* **EXTRACTED RECORDS**

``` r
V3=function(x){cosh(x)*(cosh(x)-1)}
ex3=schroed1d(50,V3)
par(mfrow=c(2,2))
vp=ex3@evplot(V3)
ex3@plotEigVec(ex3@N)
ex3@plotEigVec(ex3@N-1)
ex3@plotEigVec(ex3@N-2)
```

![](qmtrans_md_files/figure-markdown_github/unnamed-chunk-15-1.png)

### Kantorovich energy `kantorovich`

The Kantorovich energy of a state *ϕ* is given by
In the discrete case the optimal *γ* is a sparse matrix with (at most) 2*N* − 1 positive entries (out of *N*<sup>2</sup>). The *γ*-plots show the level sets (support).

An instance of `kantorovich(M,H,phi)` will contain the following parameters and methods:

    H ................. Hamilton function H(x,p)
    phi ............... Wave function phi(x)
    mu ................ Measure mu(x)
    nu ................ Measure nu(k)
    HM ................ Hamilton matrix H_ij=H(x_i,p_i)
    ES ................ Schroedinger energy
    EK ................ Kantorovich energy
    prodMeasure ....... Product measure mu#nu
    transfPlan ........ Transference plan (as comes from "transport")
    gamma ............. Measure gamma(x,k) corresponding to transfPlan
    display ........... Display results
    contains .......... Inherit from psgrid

* **WHAT TO DO**
The expected answer is a word-for-word copy of every line from the one that contains "gamma ............. Measure" through the final line of the material.

* **RESPONSE AREA**
    gamma ............. Measure gamma(x,k) corresponding to transfPlan
    display ........... Display results
    contains .......... Inherit from psgrid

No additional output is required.